On Wednesday night Defend NM Water lit up the Roundhouse with a plea to our legislators: Don't Gamble with our Water! Roberto Roibal read a moving statement, concluding "We have seen the greed of industry and the oil and gas puppets in government before. Corporations given free rein over the land will pollute the water—poison our water beyond repair—no amount of money can bring it back. We refuse to let our rivers, farms, drinking water, and children be sacrificed for the ambitions of the corrupt. Because in the end, water is life, and no campaign check is worth the price of a dying world."

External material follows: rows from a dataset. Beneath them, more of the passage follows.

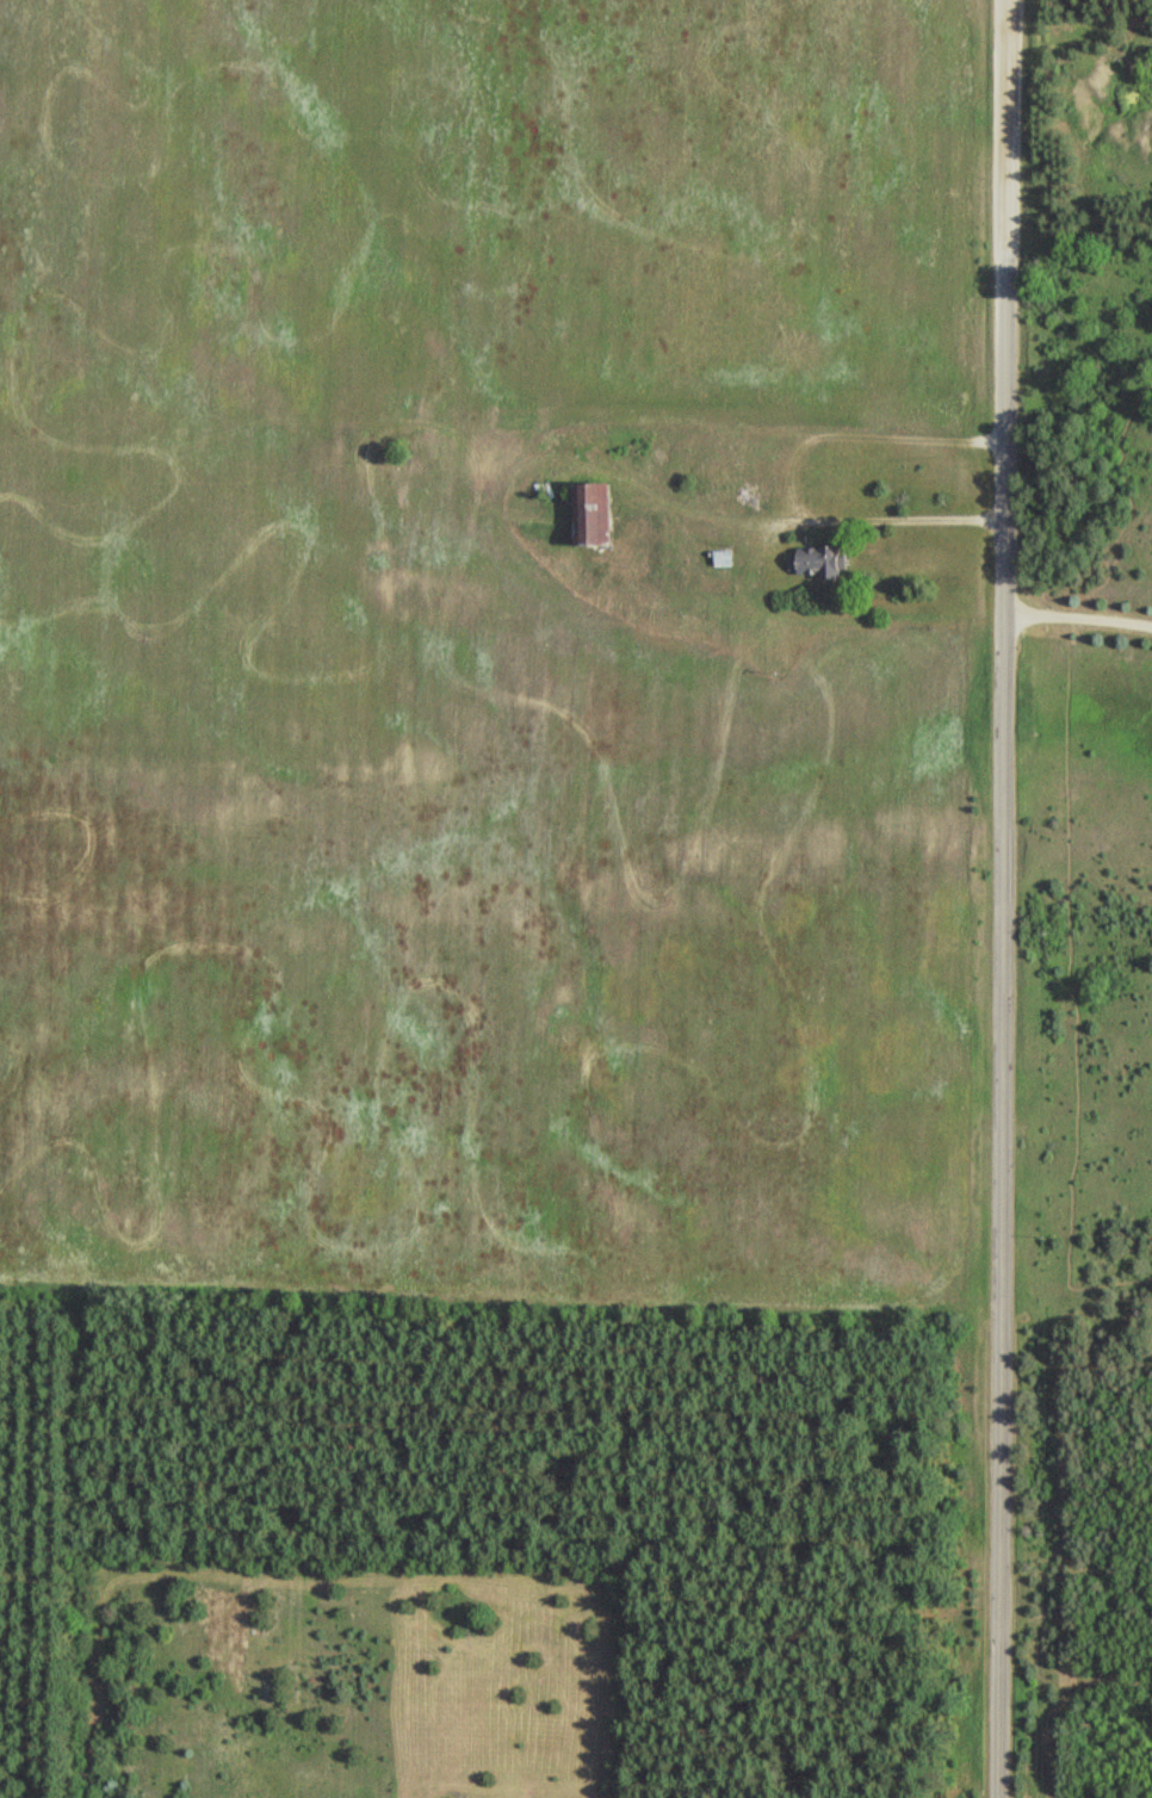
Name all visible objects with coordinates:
building: (727, 420)
building: (597, 512)
building: (726, 557)
building: (819, 560)
road: (1078, 613)
road: (1003, 899)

These are trying times, when the struggle for justice feels insurmountable, but this morning, after what feels like years of working together with you to call out the dangers of fracking waste reuse schemes, we won a victory. The latest committee sub for HB 137, the Strategic Water Supply Act, removes all funding for produced water projects and redefines brackish water to include shallower aquifers that can be more easily characterized and accessed. We still have major concerns with potential dangers, energy costs and residual waste related to brackish water reuse, but the biggest threat to our water in HB 137 has been neutralized. Thank you to everyone who stood up to defend our water!
This doesn't mean that industry has given up, however. They have just changed tactics. On the same day we learned about this victory, every Democrat except one on the House Agriculture committee (Thank you Rep. Angelica Rubio!) voted to pass HB 311, the Reclaimed Water Act, which, if passed, will rebrand treated fracking waste as "reclaimed water" to circumvent any restrictions on fracking waste reuse for nonpotable purposes, which means local Reclaimed Water Authorities governed primarily by industry insiders could authorize reuse for aquifer recharge, environmental restoration, fire suppression, or any other dangerous scheme they can think up. HB 311 will be heard next in House Judiciary.
And HB 20, the Technology and Innovation Division Act, will provide the public funding. HB 20, sponsored by Rep. Nathan Small, Rep. Dixon, Rep. Garratt, Rep. Parajon and Rep. Gallegos will provide $100 million per year in public funds for grants to private industries in target sectors including "aerospace and space, biosciences, clean energy and water, advanced computing, which includes artificial intelligence, quantum computing and cybersecurity, and other sectors that are strategic and important for statewide economic development."
What's missing? A definition for "clean" and any consideration of public health, environmental impact or resource conservation in criteria for these grants. Without those safeguards, this bill again opens the door for public funding of anything this board deems to be clean - "renewable" natural gas, carbon capture, fracking waste reuse or nuclear energy. HB 20 will be heard next in House Appropriations.